Литмир - Электронная Библиотека
Содержание  
A
A

Рудаков отнес все на маленький столик с розовым пластмассовым покрытием, что стоял возле буфета. Продавщица выдвинула фитиль в лампе, чтобы было видней. На освободившееся место к окошку встали молчаливые городские рыбаки в джинсах с иностранными ярлыками, задымили иностранными сигаретами.

Рудаков залпом, затаив дыхание, выпил водку, закусил килькой. Килька была свежей, баночного посола, такую в Петровск не завозили, и Семен Петрович с наслаждением съел все четыре штуки — для бутерброда было положено три, но Мартьяновна из симпатии добавила ему еще одну.

От курящих возле столика рыбаков тянулся ароматный дым. Мучительно хотелось курить. Семен Петрович снова достал пачку сигарет, подержал в руках и опять сунул в карман.

Потом он прошел на нос и сел рядом с девушкой-подростком. Девушка была совсем худенькой, зябко куталась в коричневое пальто, ее лицо почти закрывал низко надвинутый на лоб шерстяной красный платочек — в тон пальто. Она сидела, полуотвернувшись от палубы, и смотрела в воду. На ее ногах были стоптанные туфли.

Ноги она поджала под скамейку. Семен Петрович нащупал ее руку, взял в свою большую ладонь.

— Холодная, — сказал он. Девушка ничего не ответила.

— Ну, здравствуй…

— Здравствуй…

— Замерзла?

— Нет…

Он взял и вторую ее ладонь, поднес ко рту, стал дышать.

— Я вправду не замерзла.

Но голос у нее был холодный.

— Я боялся, что ты не приедешь.

— Ты же знаешь… брошу все…

В их сторону никто не смотрел.

— Плохой из тебя конспиратор, — сказала девушка. — Пил водку, а сам с меня глаз не спускал.

— Мало ли чего… Может быть, просто понравилась.

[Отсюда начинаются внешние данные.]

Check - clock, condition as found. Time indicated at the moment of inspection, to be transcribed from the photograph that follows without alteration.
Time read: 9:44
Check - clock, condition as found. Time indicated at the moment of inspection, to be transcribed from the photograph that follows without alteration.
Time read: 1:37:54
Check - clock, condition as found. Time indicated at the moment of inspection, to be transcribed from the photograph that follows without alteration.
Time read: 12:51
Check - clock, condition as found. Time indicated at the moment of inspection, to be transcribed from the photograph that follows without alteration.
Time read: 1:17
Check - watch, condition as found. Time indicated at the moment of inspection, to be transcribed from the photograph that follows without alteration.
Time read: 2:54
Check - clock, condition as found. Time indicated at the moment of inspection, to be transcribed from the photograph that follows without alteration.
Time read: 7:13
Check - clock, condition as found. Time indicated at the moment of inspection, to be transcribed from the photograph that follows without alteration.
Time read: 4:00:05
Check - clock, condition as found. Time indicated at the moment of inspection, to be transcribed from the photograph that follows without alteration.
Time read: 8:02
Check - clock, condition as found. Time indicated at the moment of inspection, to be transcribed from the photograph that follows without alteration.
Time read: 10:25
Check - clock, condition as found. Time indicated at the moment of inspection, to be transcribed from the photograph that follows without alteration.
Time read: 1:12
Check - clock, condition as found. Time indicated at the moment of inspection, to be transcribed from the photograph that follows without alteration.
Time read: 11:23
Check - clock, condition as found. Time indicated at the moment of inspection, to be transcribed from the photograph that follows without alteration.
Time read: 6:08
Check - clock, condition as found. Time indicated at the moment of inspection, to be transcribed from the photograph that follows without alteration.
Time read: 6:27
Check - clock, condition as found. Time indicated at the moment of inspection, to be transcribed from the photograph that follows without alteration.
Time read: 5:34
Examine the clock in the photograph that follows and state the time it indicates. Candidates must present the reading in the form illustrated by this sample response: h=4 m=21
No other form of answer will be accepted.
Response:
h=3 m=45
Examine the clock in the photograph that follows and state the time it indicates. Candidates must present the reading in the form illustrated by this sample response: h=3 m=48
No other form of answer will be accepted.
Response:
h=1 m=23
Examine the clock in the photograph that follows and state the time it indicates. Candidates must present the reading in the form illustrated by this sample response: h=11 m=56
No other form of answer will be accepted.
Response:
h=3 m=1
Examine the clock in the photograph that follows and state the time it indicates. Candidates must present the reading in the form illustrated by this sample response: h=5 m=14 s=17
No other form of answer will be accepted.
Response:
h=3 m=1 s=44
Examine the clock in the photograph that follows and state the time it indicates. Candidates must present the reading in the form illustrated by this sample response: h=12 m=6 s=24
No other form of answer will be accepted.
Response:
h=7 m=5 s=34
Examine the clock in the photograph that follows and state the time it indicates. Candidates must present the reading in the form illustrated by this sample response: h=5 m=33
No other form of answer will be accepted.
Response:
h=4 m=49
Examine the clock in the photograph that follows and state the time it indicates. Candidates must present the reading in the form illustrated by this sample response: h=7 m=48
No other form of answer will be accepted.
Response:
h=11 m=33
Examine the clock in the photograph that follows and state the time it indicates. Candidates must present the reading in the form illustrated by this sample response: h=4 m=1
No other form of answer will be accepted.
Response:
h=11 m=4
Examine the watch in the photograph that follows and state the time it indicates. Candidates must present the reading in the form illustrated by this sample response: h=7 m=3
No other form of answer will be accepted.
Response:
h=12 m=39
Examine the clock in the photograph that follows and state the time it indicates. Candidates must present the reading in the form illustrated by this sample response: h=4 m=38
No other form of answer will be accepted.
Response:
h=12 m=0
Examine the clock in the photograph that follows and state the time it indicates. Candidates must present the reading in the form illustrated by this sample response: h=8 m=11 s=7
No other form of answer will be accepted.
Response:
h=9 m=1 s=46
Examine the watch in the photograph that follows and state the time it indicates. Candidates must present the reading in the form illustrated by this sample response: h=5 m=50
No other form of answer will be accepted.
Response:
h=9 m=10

— В этом пальто я совсем маленькая… Ты долго ждал?

Он отпустил ее руки.

— Нет. Совсем немного.

— Мы опоздали на пятнадцать минут.

— Я знаю.

Она приблизила к нему лицо.

— От тебя пахнет водкой и селедкой.

— Тебе противно?

— Нет, ничего. Я бы тоже сейчас выпила водки и закусила килькой.

— Я сегодня целый день не курил.

Она погладила его по лицу.

— Спасибо, милый. Я это почувствовала.

Они помолчали.

— Тебя отпустили? — вдруг тревожно спросила она. — Или ты сам…

— Отпустили.

— До конца?

— До конца.

— Как хорошо…

— Да… Жалко, нельзя поцеловать тебя…

— Можно. Никто не смотрит.

Рудаков покачал головой.

— Земля тесная. Вдруг кто знакомый. Потерплю.

Он отвернулся и стал смотреть вниз. Темная вода с тихим шипением струилась вдоль борта.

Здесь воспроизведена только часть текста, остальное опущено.